Six Degrees of Cowvin Bacon

Time Limit: 1000MS Memory Limit: 65536K

Description

The cows have been making movies lately, so they are ready to play a variant of the famous game “Six Degrees of Kevin Bacon”.

The game works like this: each cow is considered to be zero degrees of separation (degrees) away from herself. If two distinct cows have been in a movie together, each is considered to be one ‘degree’ away from the other. If a two cows have never worked together but have both worked with a third cow, they are considered to be two ‘degrees’ away from each other (counted as: one degree to the cow they’ve worked with and one more to the other cow). This scales to the general case.

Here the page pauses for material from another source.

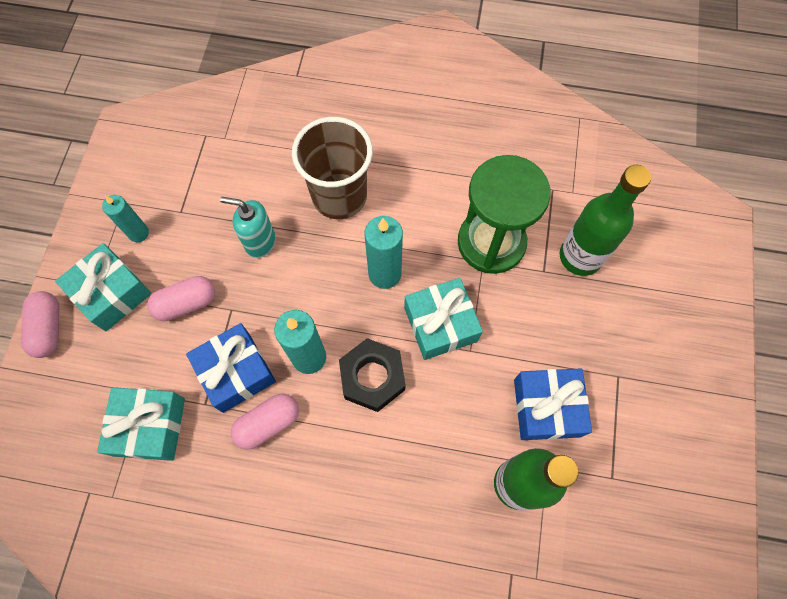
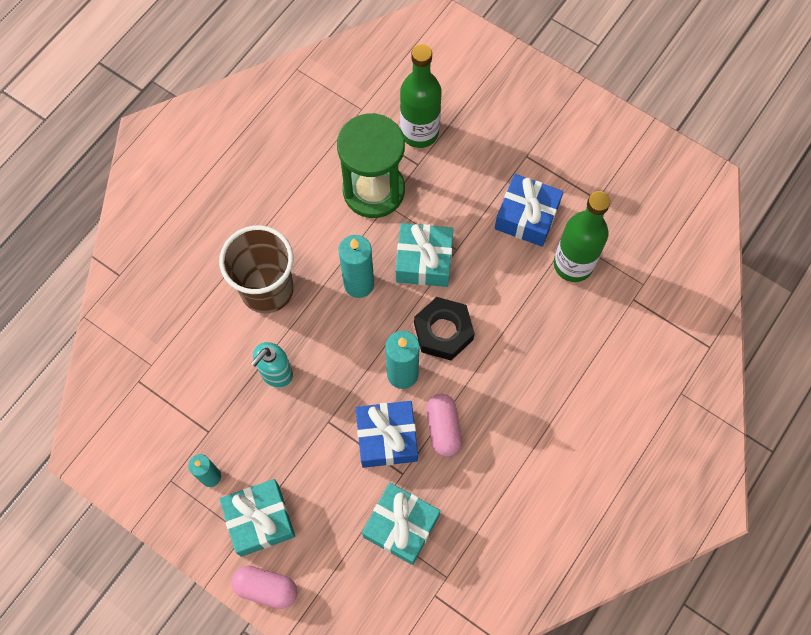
camera: 65 degrees left, 0 degrees up
(186, 303) = (303, 457): pink capsule -> none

The N (2 <= N <= 300) cows are interested in figuring out which cow has the smallest average degree of separation from all the other cows. excluding herself of course. The cows have made M (1 <= M <= 10000) movies and it is guaranteed that some relationship path exists between every pair of cows.

Input

  • Line 1: Two space-separated integers: N and M

  • Lines 2…M+1: Each input line contains a set of two or more space-separated integers that describes the cows appearing in a single movie. The first integer is the number of cows participating in the described movie, (e.g., Mi); the subsequent Mi integers tell which cows were.

Output

  • Line 1: A single integer that is 100 times the shortest mean degree of separation of any of the cows.

Sample Input

4 2
3 1 2 3
2 3 4

Sample Output

100
Hint

[Cow 3 has worked with all the other cows and thus has degrees of separation: 1, 1, and 1 – a mean of 1.00 .]

思路:

题目问的全部牛中的平均度最低,全部的话明显使用floyd算法,这样比较方便,然后就是套用floyd的模板就行了。

#include <iostream>
#include <cstdio>
#include <algorithm>
#include <cstring>
using namespace std;
const int maxn = 310;
const int inf = 0x3f3f3f3f;
int map[maxn][maxn] = {0};
int a[maxn] = {0};
int main() {
    int n, m, t;
    scanf("%d %d", &n, &m);
    memset(map, inf, sizeof(map));
    for (int i = 0; i < m; i++) {
        scanf("%d", &t);
        for (int j = 0; j < t; j++) scanf("%d", &a[j]);
        for (int j = 0; j < t; j++) {
            for (int k = j + 1; k < t; k++) {
                map[a[j]][a[k]] = map[a[k]][a[j]] = 1;
            }
        }
    }
    for (int i = 1; i <= n; i++) {
        for (int j = 1; j <= n; j++) {
            for (int k = 1; k <= n; k++) {
                if (i != j) {
                    map[i][j] = min(map[i][k] + map[k][j], map[i][j]);
                }
            }
        }
    }
    double Min = inf;
    for (int i = 1; i <= n; i++) {
        double sum = 0;
        int cnt = 0;
        for (int j = 1; j <= n; j++) {
            if (i != j && map[i][j] != inf) {
                sum += map[i][j];
            }
        }
        Min = min(Min, sum / (n - 1));
    }
    int x = Min * 100;
    printf("%d\n", x);
    return 0;
}